笔趣阁 > 玄幻小说 > 百世轮回:词条无限累加 > 第347章 测谎神物?
    地面街区铺着厚木板,店铺门口挂着各色布幡。矮壮种族的店面门框低矮,大体型生物的商铺则开在更宽敞的路段。空气里混着烤肉、木屑和某种辛辣香料的味道。


    “树桥镇。”露弥指了指镇门上方用三种文字写的牌匾。


    镇门不算大。两根粗木柱之间拉了一面半人高的栏杆,旁边搭着一间棚屋。棚屋里坐着一个瘦高的男人,颧骨突出,下巴尖得像锥子,面前摊着一本比他脸还大的登记簿。


    露弥走上前,递出一块木制令牌。格鲁和达克也各交了一块。


    登记员翻开簿子,对着令牌上的编号核对,盖了章。动作熟练,头都没抬。


    然后他看见了苏璃。


    “证件。”登记员说了一个词。


    苏璃摊开双手。他现在全部家当都塞在腰间褶皱里,连条像样的裤腰带都没有。


    登记员的眼皮跳了一下。他又说了一串话,语速不快,每个词之间有停顿。


    苏璃听懂了三个。身份。地方。工作。


    他张了张嘴。脑子里搜刮了一圈这三天学会的词汇库存,拼出一句话。


    “我……远处来。不懂话。”


    发音磕磕绊绊,语法大概也不对。登记员的表情从公事公办变成了狐疑。


    露弥上前一步,语速流利地说了一大段。苏璃只听懂了几个词:森林、发现、记忆、没有。


    失忆旅人。这是她编的理由。


    登记员从桌下抽出一样东西。一根羽毛。鹅毛笔大小,通体雪白,尖端带着一丝金色荧光。


    他把羽毛递到苏璃面前,说了一句话。


    露弥在旁边做了个捏着羽毛说话的手势。


    苏璃接过羽毛。触感温热,像握着一截正在呼吸的活物。


    “说。名字。来的地方。”登记员放慢语速。


    “苏璃。”


    羽毛没反应。


    “来……”苏璃顿了一下。


    他看了眼露弥。长耳女性微点头,意思是按之前的说法来。


    “记忆没有。”


    羽毛尖端的金色光芒闪了两下。然后整根羽毛抖了一下,像被风吹过。


    登记员把羽毛抽回去看了看。嘴角往下一撇。


    他对露弥说了几句。语气里带着“你当我傻”的味道。


    露弥的表情变了。她的声音快了一些,带着辩解的意思。


    登记员摇头。把羽毛往桌上一拍。


    苏璃大概明白了。测谎。他说名字和来处的时候没问题,说失忆那句过不去。因为他确实没有失忆。

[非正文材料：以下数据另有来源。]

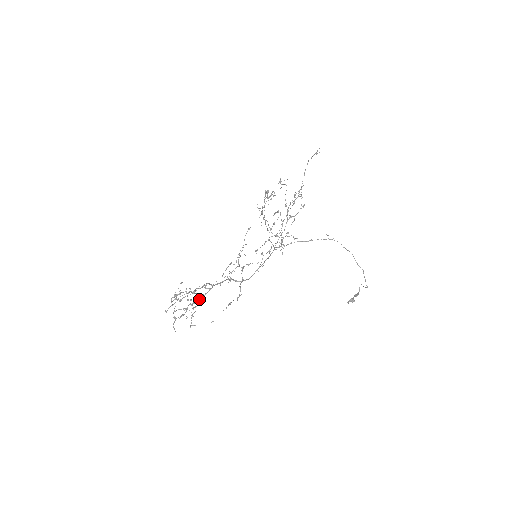
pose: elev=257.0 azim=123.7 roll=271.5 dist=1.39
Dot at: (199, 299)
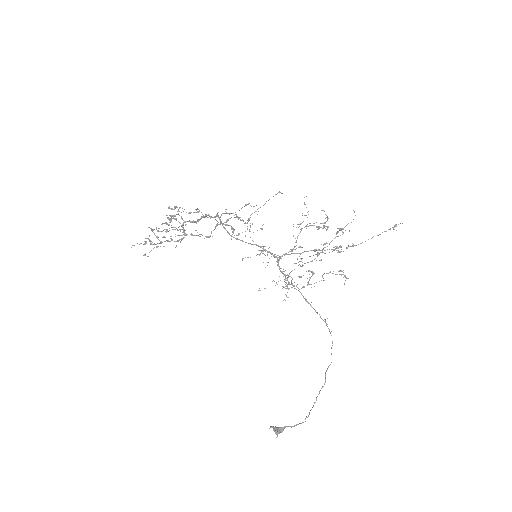
Dot at: (178, 240)
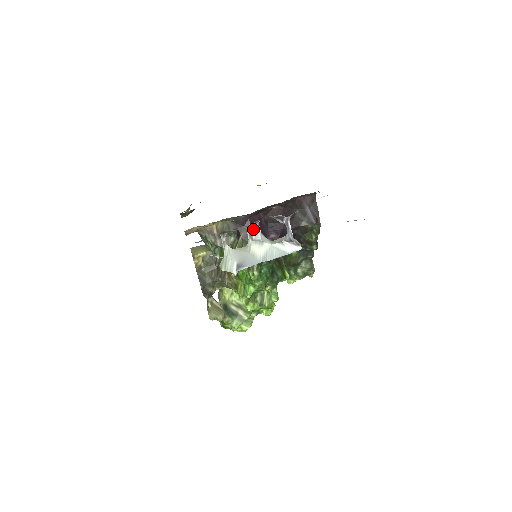
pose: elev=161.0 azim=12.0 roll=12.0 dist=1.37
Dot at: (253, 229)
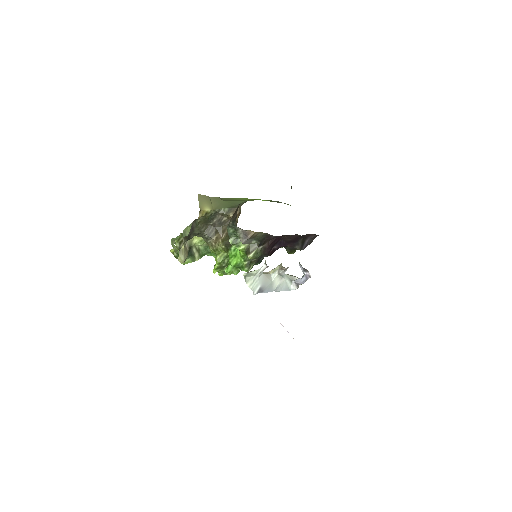
Dot at: (285, 268)
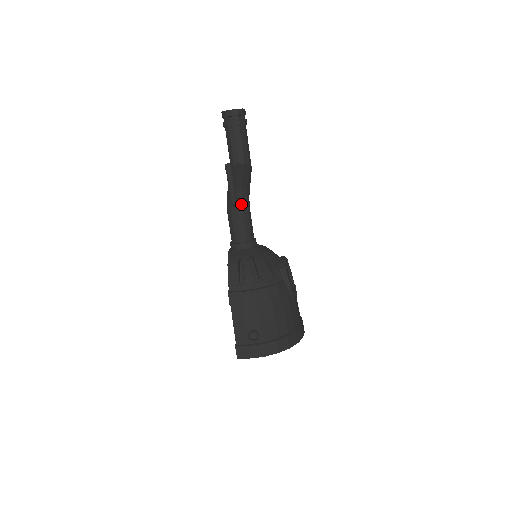
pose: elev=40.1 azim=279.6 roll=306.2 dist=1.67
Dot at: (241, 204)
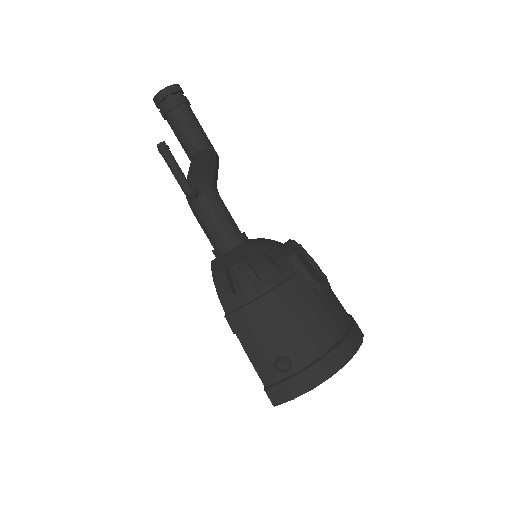
Dot at: (203, 192)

    三百年的老油条,在码头上被人盘问的经验不下几百次。换个说法就行。


    “等。”苏璃开口。


    两个人都看向他。


    苏璃指了指自己。又指了指远处天空。然后用两只手比划了一个很大很远的距离。


    “很远。非常远。”他把露弥教过的词拼上了格鲁吃饭时嘟囔的一个程度副词,“话不懂。钱不懂。”


    他从腰间摸出那块蓝色木片,翻了个面亮给登记员看。


    “这个字。不认识。”


    登记员接过木片看了两秒。翻过来,翻过去。还给他。


    再次拿起测谎羽毛。


    “你来自很远的地方?”


    苏璃握着羽毛,“对。”


    金色光芒平静,没有波动。


    “你不认识本地语言和货币?”


    “对。”


    依然平静。


    登记员的表情松了一些,但还是绷着。他翻出一块巴掌大的木牌,上面有七道浅刻纹。


    对苏璃说了一句话。


    露弥翻译。手势加词汇。七天。工作担保。否则离开。


    七天临时木牌。跟旧世界灰鸥港的短期通行证一个逻辑。没有身份,就用时间换。


    苏璃接过木牌。木质轻巧,正面烙着一个编号。


    露弥主动开口,用手比了个三。又指了指自己和苏璃。


    登记员在簿子上写了几笔。前三天,露弥担保。


    格鲁摸着胡子,蹦出一句话。语气里有点不情愿,但也有点憋笑。


    露弥翻译给苏璃看。四天。修好。担保。


    剩下四天,格鲁用测矿针的修复当条件。修好了就给担保,修不好自己滚蛋。


    “成交。”苏璃用旧世界的习惯伸出手。


    格鲁拍了上去。第二次了。


    进镇之后,露弥从木箱里取出属于苏璃的搬运报酬。四枚铜轮。巴掌大小的圆形金属片,中心有个方孔,边缘带齿。


    苏璃在面包摊前站了十秒。


    两块黑面包。两枚铜轮。


    他把面包揣好,剩下的两枚铜轮贴着腰间皮肤放。


    格鲁带着他穿过三条木板街,拐进一条侧巷。巷口挂着一块铁片招牌,上面的图案是一把锤子和一个火盆。公共工坊。


    炉子比他预想的大了十倍。


    苏璃站在工坊门口。面前是一座齐胸高的石砌锻台,炉膛口径足够他整个人蹲进去。旁边的风箱是金属制的,摇臂比他大腿还粗。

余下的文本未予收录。